▶ **ページ抜粋**:
---

仏教の概念に、身体・心・世界はみな自らの業によって生まれているのだという考えがある。
これらを全て離れなければ涅槃ではない。
またこれらが全て自在となる神力を持たねば大乗の菩薩ではない。

親鸞聖人の著述によれば、浄土の心は、穢土の心とはまるで異なるものである。それは「金剛心」であり、弥陀仏と共にあるために決して壊れることのない堅い心である。またこれは、仏となることを願う心(「願作仏心」)である(穢土にいてその生活に溺れながら真に作仏を願うことは出来ない。真の願作仏心は浄土においてのみ可能な心である)。弥陀仏から廻施された願作仏心であるために、「横の大菩提心」とも呼ばれる。(教行信証信巻参照)

浄土での身体も、当然穢土のそれとは異なる。それは無為法身と呼ばれ、真実の相(実相)であって、穢土での身体のように色形にとらわれないものである。真実であるから一つ(一如)であって、人毎に異なるようなこともない。
(「・・・煩悩成就の凡夫・・・、往相回向の心行を獲れば、即のときに大乗正定聚の数に入るなり。・・・ゆえに、かならず滅度に至る。・・・これ無上涅槃なり。無上涅槃はすなはちこれ無為法身なり。無為法身はすなはちこれ実相なり。実相は・・・真如・・・真如はすなはちこれ一如なり」(教行信証証巻)
「かの仏国土・・・の声聞・菩薩・天・人、・・・ことごとく同じく一類にして、形異常なし。・・・容色微妙にして天にあらず、人にあらず。みな自然虚無の身、無極の体を受けたるなり」(大無量寿経、教行信証証巻))

---

▶ **指示**: 上の浄土の心と身体についての文章を、最後の引用の後から書き継いでもらえますか?

▶ **表示情報**:

---

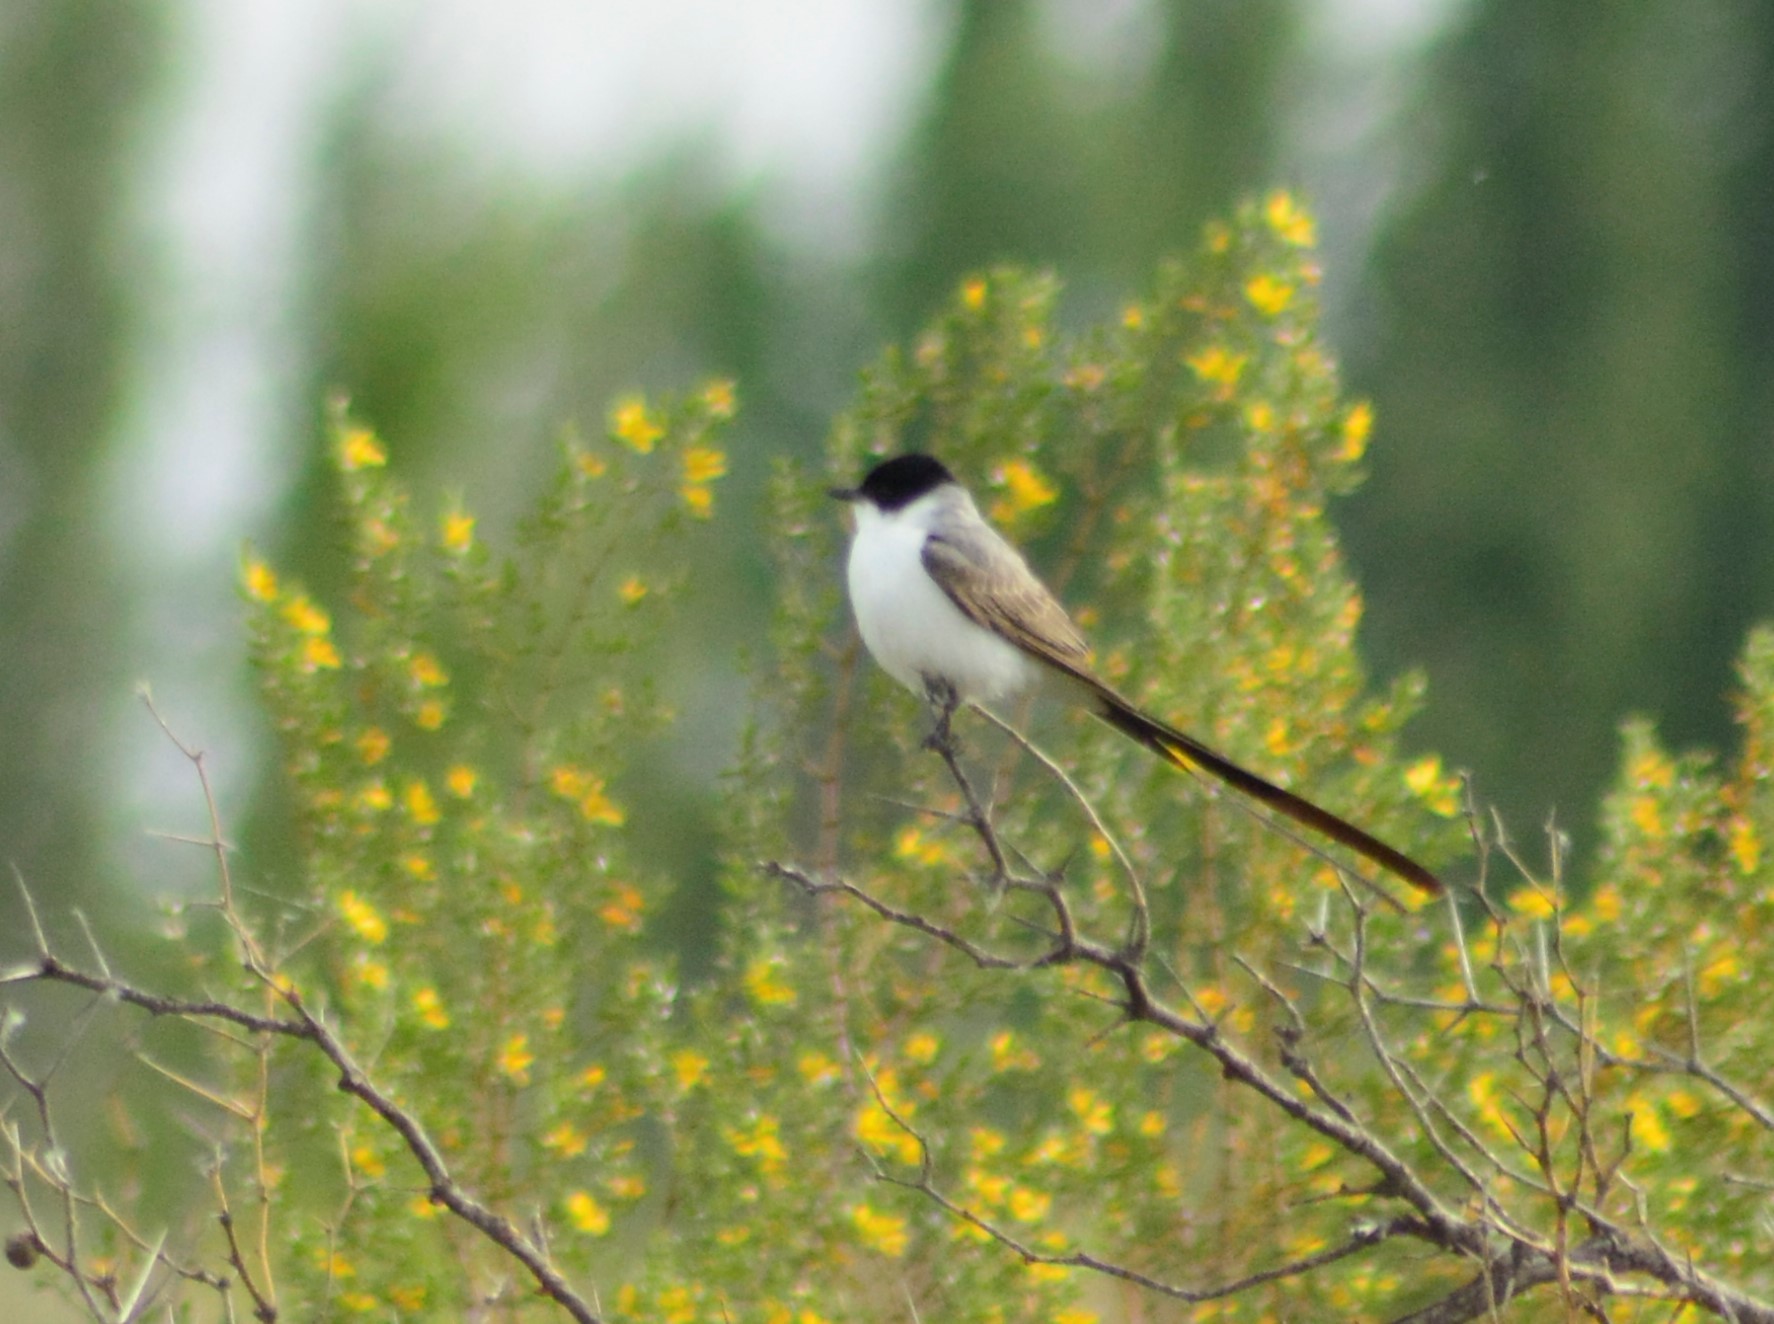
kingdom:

---

▶ **出力結果**:
そして、浄土の世界は、限りなく光り輝く「無量光明土」である。
(「たとひわれ仏を得たらんに、光明よく限量ありて、下、百千億那由他の諸仏の国を照らさざるに至らば、正覚を取らじ」(第十二願)
「阿難・・・面を西にして、恭敬し合掌して、五体を地に投げて、無量寿仏を礼したてまつりてまうさく、「世尊、願はくはかの仏・安楽国土、およびもろもろの菩薩・声聞の大衆を見たてまつらん」と。
この語を説きをはるに、即時に無量寿仏は、大光明を放ちてあまねく一切諸仏の世界を照らしたまふ。・・・一切のあらゆるものみな同じく一色なり。たとへば劫水の世界に弥満するに、そのなかの万物、沈没して現れず、滉瀁浩汗としてただ大水をのみ見るがごとし。かの仏の光明もまたまたかくのごとし。
声聞・菩薩の一切の光明、みなことごとく隠蔽して、ただ仏光の明曜顕赫なるを見たてまつる」(大無量寿経))

それは涅槃の世界そのもののようであり、
(「「かの仏国土は、清浄安穏にして、微妙快楽なり。無為泥恒の道に次し」(大無量寿経))

そうでありながら、自分だけでなく、その光明に包まれた全ての者をも解脱させる世界である。
(「たとひわれ仏を得たらんに、国中の人・天、定聚に住し、かならず滅度に至らずは、正覚を取らじ」(第十一願)
「それ衆生ありて、この光に遇ふものは、三垢消滅し、身意柔軟なり。歓喜踊躍し善心生ず。もし三塗勤苦の処にありて、この光明を見れば、みな休息を得てまた苦悩なけん。寿終へてののち、みな解脱を蒙る」(大無量寿経))

また、浄土に至った時には、もはや娑婆での業に引き回されることはない。
(「たとひわれ仏を得たらんに、国中の人・天、寿終りてののちに、また三悪道に更らば、正覚を取らじ」(第二願)
「かならず超絶して去つることを得て、安養国に往生して、横に五悪趣を截り、悪趣自然に閉ぢん」(大無量寿経)
「断といふは、往相の一心を発起するがゆゑに、生としてまさに受くべき生なし。趣としてまた到るべき趣なし。すでに六趣・四生、因亡じ果滅す。ゆゑにすなはち頓に三有の生死を断絶す・・・四流とはすなはち四暴流なり。また生・老・病・死なり」(教行信証信巻)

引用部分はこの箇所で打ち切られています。